-- SUPPLIED RECORDS follows --
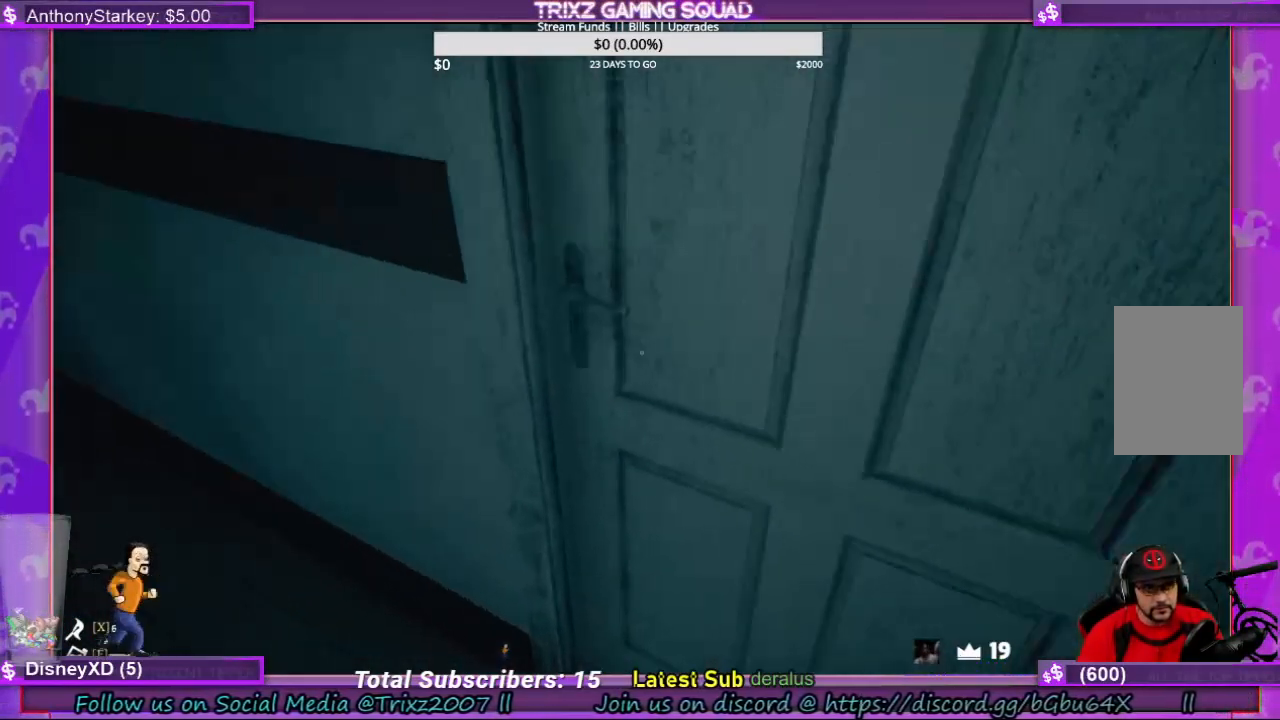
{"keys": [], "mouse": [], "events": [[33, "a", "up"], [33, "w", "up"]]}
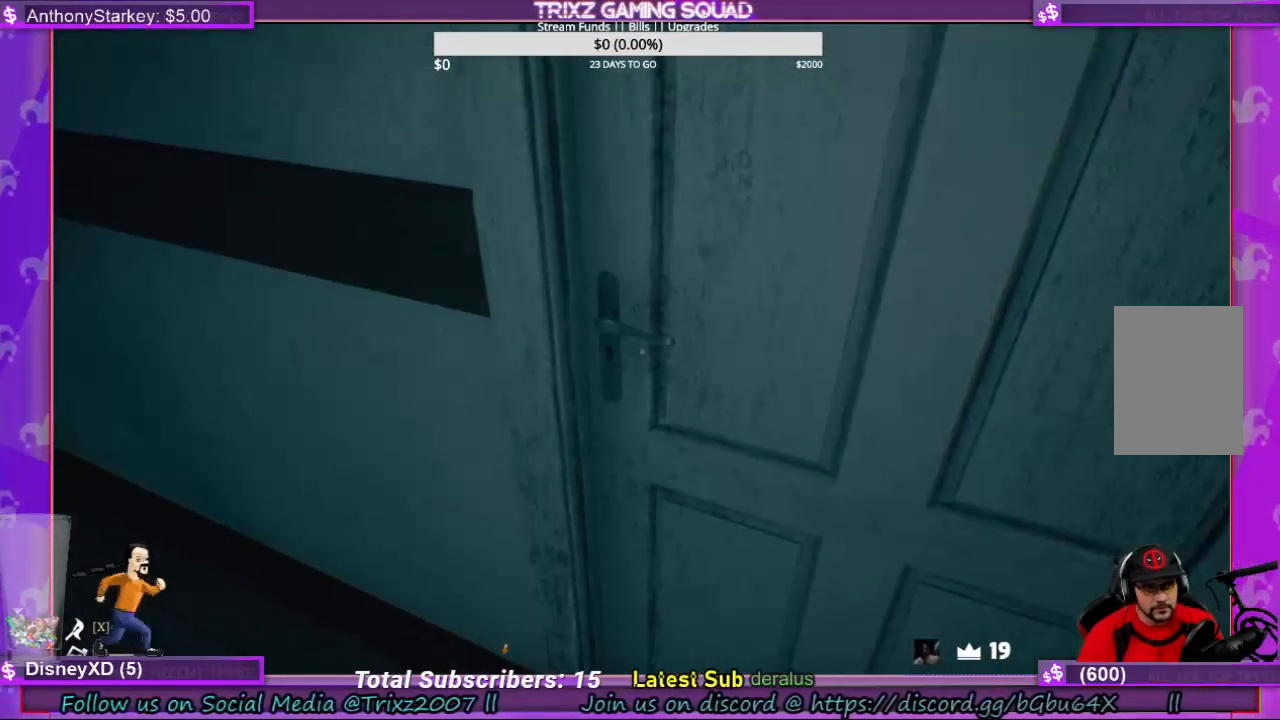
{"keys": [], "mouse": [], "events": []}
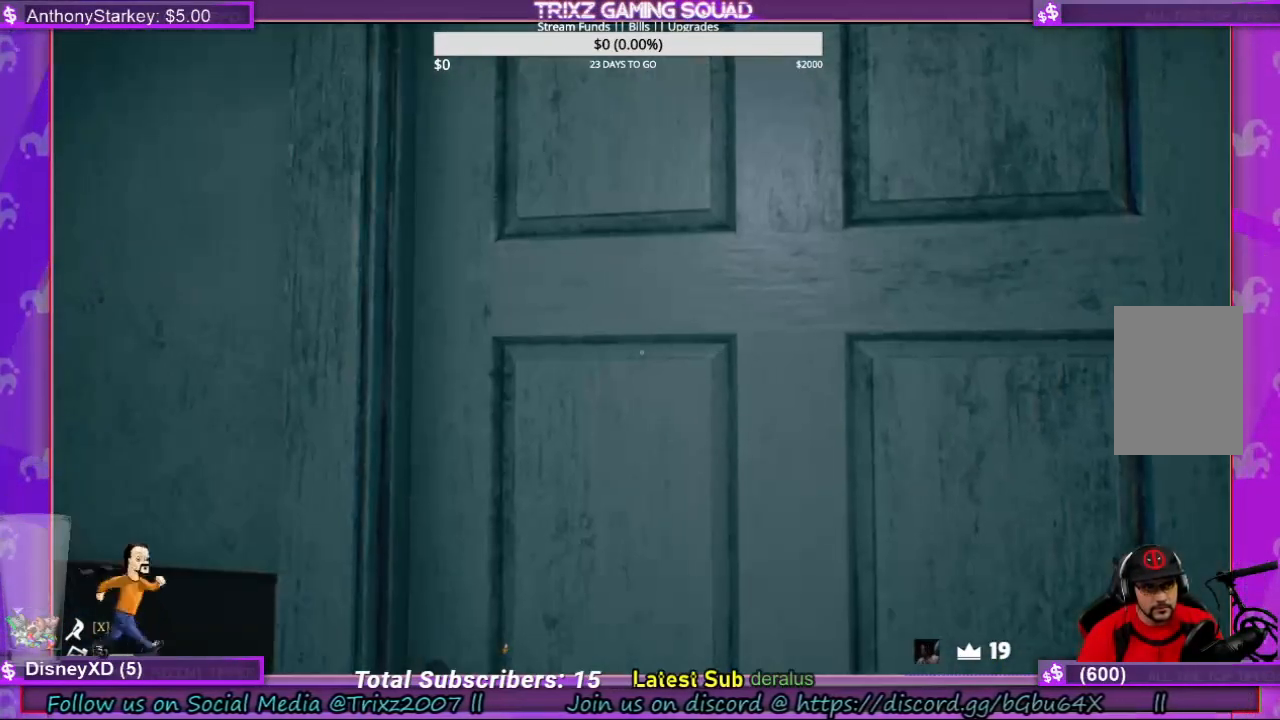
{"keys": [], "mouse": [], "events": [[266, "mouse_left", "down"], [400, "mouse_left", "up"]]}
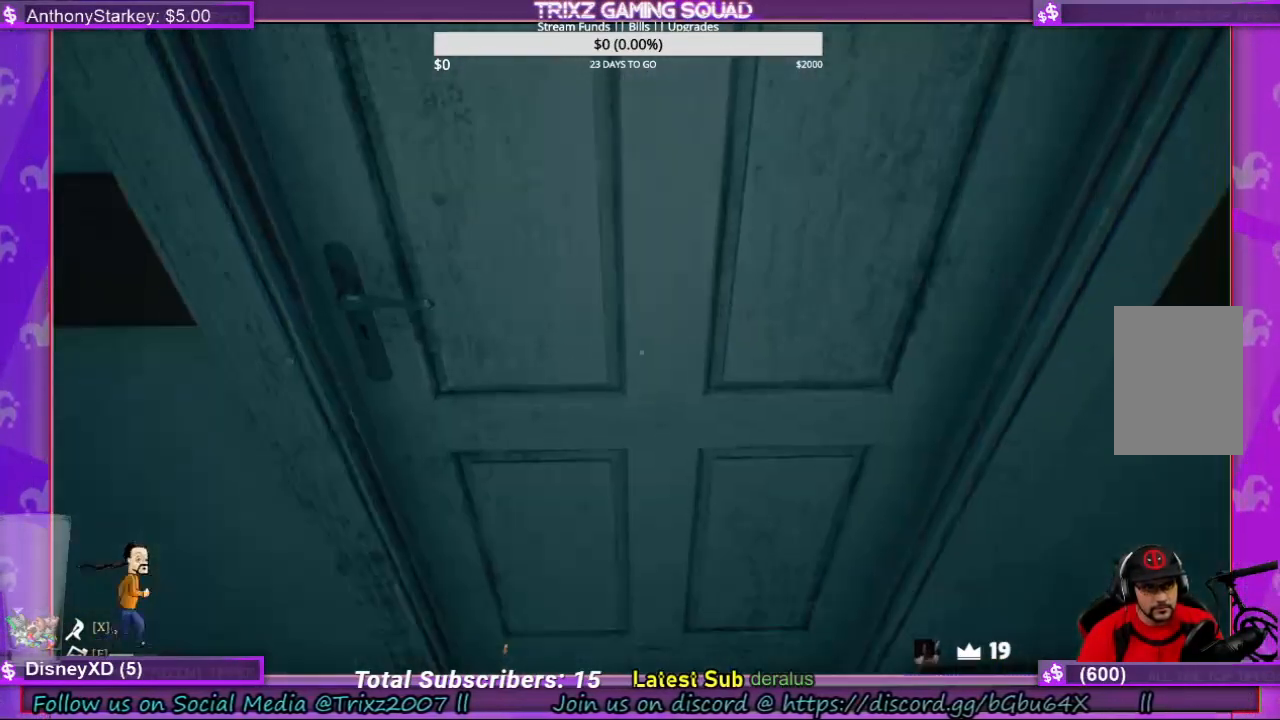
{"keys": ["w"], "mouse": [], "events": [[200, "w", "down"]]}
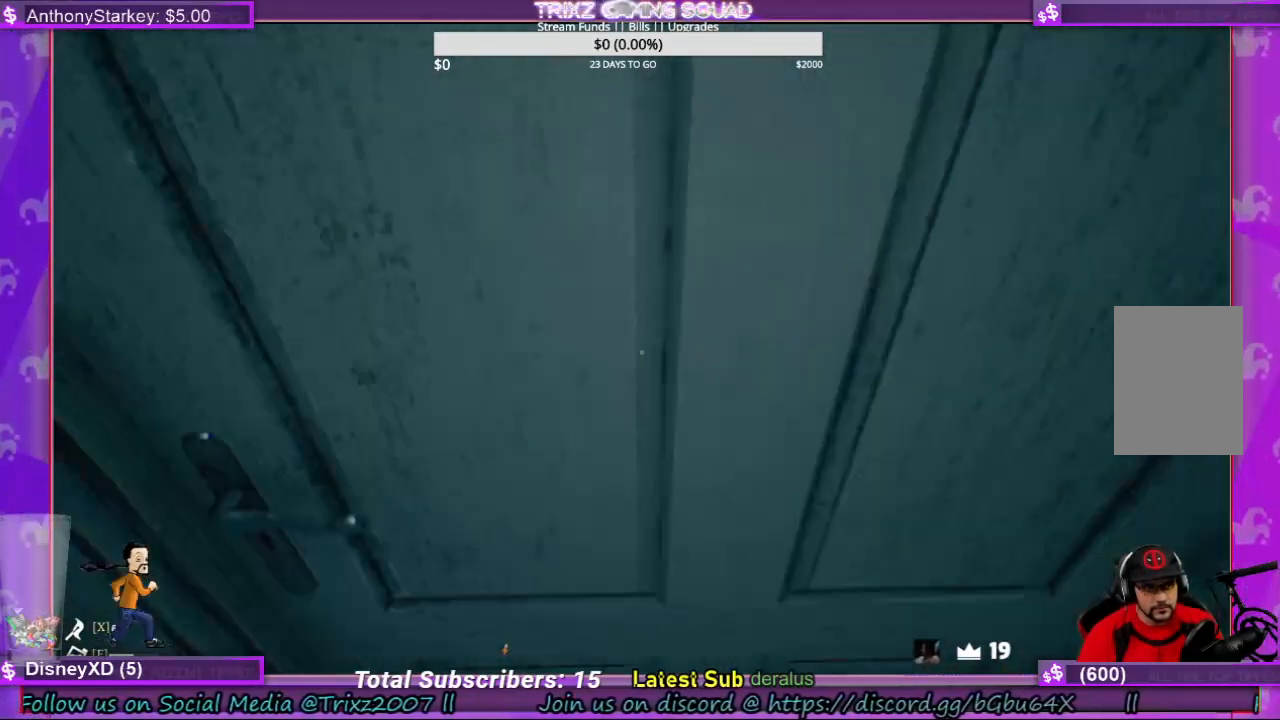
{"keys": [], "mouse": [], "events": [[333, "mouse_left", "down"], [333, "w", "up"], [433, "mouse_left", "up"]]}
-- SUPPLIED RECORDS concluded --
→ YOUR GOAL:
Could you repeat each line above exactly as written? Omit the pictures.

→ EXPECTED OUTPUT:
{"keys": [], "mouse": [], "events": [[33, "a", "up"], [33, "w", "up"]]}
{"keys": [], "mouse": [], "events": []}
{"keys": [], "mouse": [], "events": [[266, "mouse_left", "down"], [400, "mouse_left", "up"]]}
{"keys": ["w"], "mouse": [], "events": [[200, "w", "down"]]}
{"keys": [], "mouse": [], "events": [[333, "mouse_left", "down"], [333, "w", "up"], [433, "mouse_left", "up"]]}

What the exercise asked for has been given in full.